*** Data section ***

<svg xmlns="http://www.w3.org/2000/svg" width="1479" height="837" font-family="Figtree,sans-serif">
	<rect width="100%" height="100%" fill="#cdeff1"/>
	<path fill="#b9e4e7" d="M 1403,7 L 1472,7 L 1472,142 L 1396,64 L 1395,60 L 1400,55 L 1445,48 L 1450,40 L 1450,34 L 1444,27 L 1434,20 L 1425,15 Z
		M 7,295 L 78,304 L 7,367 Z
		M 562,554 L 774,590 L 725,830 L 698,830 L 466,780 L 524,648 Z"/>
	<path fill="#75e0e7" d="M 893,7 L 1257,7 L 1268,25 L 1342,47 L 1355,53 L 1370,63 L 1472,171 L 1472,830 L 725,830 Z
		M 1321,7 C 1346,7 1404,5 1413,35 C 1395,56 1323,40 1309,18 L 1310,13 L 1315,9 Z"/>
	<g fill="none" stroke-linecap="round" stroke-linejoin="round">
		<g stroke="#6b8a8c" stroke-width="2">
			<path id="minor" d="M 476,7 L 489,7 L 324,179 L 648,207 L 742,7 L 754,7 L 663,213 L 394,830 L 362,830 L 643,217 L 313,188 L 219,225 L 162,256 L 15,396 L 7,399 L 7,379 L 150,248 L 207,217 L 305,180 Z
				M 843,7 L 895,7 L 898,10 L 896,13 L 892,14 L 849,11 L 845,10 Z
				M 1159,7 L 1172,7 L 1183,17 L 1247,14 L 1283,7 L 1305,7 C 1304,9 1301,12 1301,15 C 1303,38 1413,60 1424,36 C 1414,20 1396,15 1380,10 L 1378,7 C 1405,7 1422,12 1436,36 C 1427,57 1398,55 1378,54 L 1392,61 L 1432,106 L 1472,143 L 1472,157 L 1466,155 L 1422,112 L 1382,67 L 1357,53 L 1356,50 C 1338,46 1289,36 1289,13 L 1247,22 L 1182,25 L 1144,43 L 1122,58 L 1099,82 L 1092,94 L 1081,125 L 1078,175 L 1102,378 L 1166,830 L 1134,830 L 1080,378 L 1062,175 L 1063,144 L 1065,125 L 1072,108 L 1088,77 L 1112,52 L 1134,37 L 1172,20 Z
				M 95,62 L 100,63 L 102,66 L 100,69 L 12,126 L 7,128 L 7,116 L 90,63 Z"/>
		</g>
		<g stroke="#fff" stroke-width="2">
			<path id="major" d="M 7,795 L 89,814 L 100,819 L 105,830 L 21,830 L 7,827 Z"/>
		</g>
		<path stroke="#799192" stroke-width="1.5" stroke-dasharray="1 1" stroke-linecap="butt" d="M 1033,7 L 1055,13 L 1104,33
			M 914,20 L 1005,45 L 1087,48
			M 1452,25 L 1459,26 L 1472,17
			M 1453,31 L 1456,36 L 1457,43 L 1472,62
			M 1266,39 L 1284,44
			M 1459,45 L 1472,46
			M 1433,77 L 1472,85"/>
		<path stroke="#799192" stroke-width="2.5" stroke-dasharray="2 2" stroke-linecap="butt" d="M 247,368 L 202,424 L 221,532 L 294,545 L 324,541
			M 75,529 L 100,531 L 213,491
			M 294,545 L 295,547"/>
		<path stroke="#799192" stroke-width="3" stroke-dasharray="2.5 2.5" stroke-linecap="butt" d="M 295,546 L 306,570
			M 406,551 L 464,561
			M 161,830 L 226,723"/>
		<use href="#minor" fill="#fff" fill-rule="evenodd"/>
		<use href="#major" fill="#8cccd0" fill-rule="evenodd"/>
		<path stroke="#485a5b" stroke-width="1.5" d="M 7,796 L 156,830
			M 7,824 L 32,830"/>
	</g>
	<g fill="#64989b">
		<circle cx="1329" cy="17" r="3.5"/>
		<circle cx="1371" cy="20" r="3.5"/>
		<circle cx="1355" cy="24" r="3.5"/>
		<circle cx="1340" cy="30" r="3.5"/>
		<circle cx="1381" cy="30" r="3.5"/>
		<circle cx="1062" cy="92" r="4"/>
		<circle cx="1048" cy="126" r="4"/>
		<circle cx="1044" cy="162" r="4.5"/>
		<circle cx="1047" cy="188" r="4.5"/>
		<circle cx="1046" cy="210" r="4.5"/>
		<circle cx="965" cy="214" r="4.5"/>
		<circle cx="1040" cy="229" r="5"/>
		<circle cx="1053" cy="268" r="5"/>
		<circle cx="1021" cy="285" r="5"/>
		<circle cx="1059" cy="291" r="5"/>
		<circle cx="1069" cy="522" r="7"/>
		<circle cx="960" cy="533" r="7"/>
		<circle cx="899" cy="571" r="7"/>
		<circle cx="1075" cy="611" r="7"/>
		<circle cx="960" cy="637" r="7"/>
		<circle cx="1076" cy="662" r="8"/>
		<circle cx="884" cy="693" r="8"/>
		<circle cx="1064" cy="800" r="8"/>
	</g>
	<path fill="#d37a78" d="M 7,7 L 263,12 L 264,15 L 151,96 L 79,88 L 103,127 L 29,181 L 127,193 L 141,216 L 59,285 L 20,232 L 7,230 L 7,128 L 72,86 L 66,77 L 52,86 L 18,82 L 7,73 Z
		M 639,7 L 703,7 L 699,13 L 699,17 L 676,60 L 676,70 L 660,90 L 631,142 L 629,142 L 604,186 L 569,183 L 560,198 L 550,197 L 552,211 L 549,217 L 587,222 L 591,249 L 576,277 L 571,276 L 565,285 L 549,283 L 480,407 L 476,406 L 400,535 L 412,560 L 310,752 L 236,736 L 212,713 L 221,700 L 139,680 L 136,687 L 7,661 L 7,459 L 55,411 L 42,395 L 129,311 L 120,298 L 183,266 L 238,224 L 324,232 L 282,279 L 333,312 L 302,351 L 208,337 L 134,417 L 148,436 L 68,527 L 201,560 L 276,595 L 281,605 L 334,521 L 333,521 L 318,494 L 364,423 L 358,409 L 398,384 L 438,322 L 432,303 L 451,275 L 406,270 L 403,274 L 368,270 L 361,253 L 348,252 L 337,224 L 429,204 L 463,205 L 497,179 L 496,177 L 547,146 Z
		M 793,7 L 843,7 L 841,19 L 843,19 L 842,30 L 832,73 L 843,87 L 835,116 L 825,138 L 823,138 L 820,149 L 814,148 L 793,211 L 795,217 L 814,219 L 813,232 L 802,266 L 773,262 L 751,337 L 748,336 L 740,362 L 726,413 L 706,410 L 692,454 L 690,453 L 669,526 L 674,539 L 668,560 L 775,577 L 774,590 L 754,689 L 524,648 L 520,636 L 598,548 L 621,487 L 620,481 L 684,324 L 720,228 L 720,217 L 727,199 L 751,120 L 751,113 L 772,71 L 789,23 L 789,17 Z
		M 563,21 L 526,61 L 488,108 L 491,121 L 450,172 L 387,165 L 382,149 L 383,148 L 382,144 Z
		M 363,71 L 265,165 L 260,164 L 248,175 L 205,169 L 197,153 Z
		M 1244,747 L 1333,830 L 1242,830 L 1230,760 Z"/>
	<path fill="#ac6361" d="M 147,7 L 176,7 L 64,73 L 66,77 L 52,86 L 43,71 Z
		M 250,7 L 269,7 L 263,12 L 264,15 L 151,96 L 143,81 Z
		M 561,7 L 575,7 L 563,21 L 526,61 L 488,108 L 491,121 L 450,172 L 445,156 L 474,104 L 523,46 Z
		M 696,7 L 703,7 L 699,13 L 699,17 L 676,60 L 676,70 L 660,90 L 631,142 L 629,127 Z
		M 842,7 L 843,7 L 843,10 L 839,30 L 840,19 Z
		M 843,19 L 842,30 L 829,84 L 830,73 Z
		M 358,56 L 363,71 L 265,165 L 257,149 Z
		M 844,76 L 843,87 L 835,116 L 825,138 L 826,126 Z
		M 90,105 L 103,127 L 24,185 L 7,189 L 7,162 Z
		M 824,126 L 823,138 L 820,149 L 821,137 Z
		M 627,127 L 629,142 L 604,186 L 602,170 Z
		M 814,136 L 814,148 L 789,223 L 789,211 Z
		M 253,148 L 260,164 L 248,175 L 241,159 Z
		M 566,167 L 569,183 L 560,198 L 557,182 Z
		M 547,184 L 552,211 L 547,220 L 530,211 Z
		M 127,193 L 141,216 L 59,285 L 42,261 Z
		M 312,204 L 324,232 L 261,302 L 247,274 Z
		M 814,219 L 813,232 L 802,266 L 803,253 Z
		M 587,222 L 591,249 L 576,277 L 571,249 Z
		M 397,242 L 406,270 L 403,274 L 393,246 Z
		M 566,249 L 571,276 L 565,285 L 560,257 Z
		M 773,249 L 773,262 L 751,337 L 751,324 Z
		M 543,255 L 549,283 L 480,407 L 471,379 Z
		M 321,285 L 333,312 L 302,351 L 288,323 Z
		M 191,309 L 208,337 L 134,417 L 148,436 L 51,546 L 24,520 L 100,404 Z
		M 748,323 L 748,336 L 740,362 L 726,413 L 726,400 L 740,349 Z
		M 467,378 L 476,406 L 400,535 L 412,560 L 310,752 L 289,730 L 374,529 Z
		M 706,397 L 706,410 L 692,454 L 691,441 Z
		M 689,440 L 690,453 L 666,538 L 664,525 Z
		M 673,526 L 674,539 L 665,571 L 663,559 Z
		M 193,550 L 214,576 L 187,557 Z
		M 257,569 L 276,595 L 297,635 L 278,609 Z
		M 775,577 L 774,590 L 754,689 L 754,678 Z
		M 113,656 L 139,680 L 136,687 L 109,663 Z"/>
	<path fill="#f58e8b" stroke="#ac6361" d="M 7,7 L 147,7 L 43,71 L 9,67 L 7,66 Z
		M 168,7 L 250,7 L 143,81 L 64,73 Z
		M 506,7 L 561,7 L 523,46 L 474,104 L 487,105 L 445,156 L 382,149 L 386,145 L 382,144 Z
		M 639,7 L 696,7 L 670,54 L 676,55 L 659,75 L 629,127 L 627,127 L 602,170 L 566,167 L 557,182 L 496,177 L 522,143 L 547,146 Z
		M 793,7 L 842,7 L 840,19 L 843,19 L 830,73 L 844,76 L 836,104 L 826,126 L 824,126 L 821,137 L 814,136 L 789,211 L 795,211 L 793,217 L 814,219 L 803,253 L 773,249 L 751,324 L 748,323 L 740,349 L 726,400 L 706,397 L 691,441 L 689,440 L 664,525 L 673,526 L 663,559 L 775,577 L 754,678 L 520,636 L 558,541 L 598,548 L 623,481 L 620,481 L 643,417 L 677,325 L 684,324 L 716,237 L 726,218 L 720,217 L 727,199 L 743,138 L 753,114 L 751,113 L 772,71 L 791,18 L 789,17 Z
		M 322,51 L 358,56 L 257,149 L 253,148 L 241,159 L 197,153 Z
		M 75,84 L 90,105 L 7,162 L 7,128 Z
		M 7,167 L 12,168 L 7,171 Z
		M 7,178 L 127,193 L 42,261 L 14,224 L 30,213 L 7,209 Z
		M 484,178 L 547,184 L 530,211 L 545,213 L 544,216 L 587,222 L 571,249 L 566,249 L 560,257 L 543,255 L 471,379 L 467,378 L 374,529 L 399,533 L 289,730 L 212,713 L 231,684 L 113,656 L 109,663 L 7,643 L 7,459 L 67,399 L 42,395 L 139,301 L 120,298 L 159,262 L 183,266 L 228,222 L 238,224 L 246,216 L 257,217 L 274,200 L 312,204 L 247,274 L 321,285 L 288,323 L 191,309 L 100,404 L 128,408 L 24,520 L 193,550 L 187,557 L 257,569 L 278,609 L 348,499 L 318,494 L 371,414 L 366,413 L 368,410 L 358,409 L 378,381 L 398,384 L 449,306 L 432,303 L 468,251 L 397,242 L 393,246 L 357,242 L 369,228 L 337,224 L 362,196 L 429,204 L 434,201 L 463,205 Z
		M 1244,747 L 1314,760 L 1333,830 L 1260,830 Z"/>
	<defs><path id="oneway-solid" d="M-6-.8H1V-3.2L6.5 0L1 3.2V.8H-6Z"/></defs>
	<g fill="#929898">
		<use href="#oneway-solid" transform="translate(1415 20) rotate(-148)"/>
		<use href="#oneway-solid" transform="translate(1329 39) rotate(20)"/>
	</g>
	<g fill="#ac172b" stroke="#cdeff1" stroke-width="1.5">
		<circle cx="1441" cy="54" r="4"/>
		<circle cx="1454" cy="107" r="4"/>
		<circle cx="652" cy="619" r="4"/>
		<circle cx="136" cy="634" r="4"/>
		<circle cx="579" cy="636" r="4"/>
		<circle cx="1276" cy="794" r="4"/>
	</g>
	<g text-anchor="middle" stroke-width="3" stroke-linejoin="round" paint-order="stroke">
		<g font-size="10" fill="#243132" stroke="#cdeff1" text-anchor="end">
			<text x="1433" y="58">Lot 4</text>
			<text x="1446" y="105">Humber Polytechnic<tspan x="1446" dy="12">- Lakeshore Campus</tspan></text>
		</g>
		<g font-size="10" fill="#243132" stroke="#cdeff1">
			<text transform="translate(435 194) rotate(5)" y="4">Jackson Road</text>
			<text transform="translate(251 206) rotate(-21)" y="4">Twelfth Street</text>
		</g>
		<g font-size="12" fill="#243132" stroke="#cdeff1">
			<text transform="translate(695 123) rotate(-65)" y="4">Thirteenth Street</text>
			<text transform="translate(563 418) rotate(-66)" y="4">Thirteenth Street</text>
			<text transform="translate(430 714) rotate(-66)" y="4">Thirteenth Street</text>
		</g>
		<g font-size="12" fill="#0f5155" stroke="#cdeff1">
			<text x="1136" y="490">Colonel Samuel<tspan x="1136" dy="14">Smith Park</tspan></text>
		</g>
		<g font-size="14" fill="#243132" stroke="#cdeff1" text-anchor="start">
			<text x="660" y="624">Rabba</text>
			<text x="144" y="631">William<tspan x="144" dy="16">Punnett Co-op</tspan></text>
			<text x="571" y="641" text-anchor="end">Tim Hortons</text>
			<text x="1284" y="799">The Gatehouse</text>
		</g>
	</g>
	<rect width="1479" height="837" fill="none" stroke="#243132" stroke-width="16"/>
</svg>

*** End of Data section ***

About this exercise: From the data above, count the lines where "linejoin" occurs and give that figure and nothing else.

Output for this task: 2